No Brasil o mês de agosto é o mês vocacional. Para alguém que tem vivido e desfrutado, evidentemente com momentos de crise, que devem ter acontecido, como animar hoje os jovens, ou a Igreja em geral, para viver a vocação e especificamente para poder se plantear uma resposta à vocação presbiteral dentro da Igreja?
Eu sempre acreditei, levando em conta todo aspecto subjetivo da questão vocacional, da liberdade do sujeito, a Pastores dabo vobis fala de encontro e liberdade, de Deus que chama e o sujeito que responde, mas a missão é o maior paradigma vocacional que a gente tem.

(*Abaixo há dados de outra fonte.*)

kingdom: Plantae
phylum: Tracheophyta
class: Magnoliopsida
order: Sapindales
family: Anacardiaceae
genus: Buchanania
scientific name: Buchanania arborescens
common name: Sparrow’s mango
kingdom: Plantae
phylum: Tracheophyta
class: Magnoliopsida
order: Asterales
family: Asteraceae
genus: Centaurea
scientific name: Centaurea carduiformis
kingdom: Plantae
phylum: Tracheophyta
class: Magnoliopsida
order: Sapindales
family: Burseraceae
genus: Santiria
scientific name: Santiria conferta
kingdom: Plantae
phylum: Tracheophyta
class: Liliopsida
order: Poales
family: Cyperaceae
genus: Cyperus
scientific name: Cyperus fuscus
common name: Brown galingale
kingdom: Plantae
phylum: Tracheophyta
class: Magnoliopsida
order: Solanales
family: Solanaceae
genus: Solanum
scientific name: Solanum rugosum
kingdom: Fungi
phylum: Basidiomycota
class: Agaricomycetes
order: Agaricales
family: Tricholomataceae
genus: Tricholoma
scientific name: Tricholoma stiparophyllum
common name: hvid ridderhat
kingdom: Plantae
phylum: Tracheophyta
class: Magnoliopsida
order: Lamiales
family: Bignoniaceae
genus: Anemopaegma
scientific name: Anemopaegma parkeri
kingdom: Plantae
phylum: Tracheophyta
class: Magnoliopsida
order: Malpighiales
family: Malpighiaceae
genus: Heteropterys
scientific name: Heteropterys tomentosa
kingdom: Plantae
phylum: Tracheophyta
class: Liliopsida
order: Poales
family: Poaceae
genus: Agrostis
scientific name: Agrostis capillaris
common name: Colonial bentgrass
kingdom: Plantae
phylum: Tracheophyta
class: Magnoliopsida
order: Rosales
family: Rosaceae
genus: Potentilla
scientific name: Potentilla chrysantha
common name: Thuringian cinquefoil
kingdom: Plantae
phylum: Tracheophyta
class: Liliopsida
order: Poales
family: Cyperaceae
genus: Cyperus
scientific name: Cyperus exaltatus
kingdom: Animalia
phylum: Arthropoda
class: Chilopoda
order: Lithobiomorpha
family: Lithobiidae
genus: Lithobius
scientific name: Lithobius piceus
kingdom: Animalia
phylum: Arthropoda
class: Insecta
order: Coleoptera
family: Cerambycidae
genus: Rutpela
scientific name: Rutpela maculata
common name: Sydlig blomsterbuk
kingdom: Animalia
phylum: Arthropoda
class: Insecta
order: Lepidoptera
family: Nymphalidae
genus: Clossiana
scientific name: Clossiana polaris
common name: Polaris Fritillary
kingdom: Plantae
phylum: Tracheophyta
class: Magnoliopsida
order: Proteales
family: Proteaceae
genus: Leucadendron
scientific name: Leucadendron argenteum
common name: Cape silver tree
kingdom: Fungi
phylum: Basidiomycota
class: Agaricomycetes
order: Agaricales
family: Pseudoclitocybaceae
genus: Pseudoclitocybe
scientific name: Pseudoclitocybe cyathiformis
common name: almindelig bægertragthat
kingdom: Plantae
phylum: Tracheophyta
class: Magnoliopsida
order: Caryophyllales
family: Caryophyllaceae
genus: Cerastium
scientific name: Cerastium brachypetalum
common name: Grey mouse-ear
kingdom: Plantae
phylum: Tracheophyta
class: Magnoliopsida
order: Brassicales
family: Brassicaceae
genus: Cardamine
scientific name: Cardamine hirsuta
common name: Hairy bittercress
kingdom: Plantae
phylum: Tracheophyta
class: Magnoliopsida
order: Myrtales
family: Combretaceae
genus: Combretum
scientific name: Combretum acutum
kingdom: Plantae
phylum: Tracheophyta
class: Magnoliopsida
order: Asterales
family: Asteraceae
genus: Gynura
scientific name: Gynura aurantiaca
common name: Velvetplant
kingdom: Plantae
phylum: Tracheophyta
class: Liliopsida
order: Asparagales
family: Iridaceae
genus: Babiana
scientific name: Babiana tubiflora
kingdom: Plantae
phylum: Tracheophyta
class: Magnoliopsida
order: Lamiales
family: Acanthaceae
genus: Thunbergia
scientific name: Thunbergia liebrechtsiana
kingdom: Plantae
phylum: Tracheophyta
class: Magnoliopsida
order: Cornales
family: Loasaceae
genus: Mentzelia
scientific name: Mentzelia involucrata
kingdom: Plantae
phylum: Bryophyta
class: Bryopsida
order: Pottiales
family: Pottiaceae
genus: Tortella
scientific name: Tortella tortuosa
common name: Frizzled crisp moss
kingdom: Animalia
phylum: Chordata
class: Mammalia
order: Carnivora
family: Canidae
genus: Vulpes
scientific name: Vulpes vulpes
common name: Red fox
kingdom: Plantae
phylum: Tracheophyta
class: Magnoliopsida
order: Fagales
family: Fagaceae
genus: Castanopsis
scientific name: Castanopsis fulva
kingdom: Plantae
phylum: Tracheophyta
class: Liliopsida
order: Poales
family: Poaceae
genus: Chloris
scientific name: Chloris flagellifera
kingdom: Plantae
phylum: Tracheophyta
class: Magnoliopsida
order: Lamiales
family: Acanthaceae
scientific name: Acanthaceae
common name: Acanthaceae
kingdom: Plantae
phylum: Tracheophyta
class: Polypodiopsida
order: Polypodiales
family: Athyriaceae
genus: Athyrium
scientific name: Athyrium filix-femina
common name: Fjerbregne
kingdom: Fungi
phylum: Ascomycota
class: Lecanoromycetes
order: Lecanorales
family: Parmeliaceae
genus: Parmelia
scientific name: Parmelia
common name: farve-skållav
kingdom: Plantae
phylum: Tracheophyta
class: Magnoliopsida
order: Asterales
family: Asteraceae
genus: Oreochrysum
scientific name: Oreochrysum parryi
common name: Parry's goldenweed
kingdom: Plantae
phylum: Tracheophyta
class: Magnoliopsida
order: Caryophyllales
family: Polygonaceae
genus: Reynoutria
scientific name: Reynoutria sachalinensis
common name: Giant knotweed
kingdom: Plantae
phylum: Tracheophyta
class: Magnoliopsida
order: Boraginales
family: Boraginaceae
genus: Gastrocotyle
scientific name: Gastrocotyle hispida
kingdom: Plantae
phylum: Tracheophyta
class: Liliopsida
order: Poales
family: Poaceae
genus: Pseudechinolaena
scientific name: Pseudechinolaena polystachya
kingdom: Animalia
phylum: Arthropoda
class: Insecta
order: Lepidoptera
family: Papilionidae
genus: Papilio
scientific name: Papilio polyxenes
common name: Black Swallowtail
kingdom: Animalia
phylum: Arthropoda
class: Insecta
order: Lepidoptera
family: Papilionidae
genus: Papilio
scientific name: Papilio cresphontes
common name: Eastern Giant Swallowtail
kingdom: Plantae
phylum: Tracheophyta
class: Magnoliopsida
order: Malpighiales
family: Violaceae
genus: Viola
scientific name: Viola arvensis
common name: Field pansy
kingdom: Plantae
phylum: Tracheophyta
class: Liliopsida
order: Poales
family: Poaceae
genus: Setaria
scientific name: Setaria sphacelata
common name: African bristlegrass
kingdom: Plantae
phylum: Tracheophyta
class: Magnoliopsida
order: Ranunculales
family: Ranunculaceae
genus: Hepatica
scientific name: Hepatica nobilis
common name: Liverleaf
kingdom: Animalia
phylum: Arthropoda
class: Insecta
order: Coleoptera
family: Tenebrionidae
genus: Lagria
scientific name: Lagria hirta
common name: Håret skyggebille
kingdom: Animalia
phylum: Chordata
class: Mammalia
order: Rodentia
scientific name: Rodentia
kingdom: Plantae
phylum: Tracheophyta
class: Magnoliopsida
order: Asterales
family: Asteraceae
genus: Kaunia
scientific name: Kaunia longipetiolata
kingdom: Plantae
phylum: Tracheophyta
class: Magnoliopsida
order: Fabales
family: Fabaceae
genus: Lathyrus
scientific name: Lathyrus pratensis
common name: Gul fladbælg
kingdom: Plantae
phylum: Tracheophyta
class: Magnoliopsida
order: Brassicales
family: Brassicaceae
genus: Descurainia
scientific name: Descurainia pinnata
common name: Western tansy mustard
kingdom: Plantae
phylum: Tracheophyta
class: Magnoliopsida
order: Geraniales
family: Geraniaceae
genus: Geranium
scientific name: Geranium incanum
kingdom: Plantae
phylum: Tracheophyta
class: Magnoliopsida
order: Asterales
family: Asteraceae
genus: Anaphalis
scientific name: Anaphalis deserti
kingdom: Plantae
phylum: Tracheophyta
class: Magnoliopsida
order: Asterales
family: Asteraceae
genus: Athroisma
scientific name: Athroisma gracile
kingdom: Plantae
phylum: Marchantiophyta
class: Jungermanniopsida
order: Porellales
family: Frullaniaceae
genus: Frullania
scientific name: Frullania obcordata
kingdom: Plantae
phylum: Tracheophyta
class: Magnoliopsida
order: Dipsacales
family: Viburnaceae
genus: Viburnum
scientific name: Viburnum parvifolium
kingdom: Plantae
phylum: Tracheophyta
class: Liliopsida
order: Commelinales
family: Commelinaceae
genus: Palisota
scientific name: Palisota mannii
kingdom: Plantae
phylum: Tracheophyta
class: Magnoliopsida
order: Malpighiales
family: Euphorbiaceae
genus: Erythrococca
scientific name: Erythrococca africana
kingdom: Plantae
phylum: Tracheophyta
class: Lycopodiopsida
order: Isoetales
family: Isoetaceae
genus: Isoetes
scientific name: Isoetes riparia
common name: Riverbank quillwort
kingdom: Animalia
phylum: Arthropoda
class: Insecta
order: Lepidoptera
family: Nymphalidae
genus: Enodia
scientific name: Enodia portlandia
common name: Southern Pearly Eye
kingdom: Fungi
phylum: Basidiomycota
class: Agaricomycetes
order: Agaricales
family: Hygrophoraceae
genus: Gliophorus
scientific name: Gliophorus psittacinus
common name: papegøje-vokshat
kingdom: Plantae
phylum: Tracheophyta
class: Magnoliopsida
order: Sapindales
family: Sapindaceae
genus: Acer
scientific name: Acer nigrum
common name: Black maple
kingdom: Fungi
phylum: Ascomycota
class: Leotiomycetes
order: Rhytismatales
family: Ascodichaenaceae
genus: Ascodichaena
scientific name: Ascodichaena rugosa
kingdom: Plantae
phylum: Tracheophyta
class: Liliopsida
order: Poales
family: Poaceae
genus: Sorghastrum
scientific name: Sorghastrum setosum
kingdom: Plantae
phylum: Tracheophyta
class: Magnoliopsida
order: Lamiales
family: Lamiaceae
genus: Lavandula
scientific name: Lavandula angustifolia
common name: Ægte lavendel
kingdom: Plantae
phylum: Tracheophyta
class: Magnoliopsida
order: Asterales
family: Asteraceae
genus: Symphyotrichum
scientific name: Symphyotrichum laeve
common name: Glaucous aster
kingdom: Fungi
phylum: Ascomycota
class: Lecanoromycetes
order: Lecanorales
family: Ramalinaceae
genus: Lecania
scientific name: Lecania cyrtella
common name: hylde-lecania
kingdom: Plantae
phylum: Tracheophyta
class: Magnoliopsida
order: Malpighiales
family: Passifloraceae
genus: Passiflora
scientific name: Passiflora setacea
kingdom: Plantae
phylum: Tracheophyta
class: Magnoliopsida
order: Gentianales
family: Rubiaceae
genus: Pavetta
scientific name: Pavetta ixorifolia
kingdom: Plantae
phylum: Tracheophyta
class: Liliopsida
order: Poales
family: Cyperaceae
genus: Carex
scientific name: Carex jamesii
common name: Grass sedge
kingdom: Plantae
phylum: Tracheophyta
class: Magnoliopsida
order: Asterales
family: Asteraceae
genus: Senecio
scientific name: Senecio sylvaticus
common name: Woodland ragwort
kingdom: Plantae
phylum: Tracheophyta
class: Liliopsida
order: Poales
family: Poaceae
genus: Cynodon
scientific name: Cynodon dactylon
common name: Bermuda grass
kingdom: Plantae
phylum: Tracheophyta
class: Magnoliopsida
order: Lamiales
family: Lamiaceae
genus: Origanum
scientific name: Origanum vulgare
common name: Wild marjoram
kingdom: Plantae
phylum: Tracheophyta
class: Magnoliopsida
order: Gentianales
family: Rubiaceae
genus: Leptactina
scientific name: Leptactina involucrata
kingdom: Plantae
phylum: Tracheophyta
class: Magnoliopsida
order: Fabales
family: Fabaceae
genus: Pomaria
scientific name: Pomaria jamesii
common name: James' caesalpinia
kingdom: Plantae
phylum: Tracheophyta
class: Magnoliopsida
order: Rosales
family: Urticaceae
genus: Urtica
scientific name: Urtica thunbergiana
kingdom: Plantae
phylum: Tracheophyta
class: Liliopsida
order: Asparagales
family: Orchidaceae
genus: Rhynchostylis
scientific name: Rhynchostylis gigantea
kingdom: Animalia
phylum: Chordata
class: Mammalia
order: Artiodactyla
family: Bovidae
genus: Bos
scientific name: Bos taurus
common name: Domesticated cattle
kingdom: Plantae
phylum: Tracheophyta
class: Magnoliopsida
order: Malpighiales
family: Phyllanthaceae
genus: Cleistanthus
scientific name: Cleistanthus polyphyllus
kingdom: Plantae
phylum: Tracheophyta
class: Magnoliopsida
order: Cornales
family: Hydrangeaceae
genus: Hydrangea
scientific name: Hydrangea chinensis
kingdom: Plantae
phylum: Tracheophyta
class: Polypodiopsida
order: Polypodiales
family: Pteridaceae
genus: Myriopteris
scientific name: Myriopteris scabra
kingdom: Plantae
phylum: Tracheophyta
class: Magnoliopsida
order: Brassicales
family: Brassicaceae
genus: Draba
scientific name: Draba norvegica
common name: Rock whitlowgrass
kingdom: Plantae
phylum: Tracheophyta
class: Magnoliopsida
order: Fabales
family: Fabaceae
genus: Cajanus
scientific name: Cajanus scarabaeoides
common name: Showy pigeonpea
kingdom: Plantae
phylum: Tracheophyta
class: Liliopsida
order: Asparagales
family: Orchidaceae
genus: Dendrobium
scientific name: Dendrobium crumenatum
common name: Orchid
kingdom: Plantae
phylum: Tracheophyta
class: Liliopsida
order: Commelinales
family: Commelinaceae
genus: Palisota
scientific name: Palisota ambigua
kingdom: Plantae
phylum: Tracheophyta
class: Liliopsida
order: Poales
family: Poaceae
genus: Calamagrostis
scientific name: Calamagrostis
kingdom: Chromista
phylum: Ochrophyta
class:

Quanto mais a gente pautar uma pastoral vocacional na perspectiva da missão, e consequentemente o engajamento ministerial, engajamento de eclesialidade, de serviço à missão, menos pautado nesta realização pessoal, subjetivista do indivíduo, mais a gente vai ter uma pastoral vocacional mais eficaz.
Me assusta, me preocupa um pouco, uma avalanche vocacional muito entusiasmada por um modelo ministerial bastante subjetivo ou subjetivista, por um modelo ministerial bastante centrado na pessoa. Eu acho que quanto mais a gente promover uma pastoral vocacional centrada na missão, mais a gente vai ter de fato, vocações que correspondam para a missão que a Igreja desenvolve aqui, no lugar, como nossa região amazônica.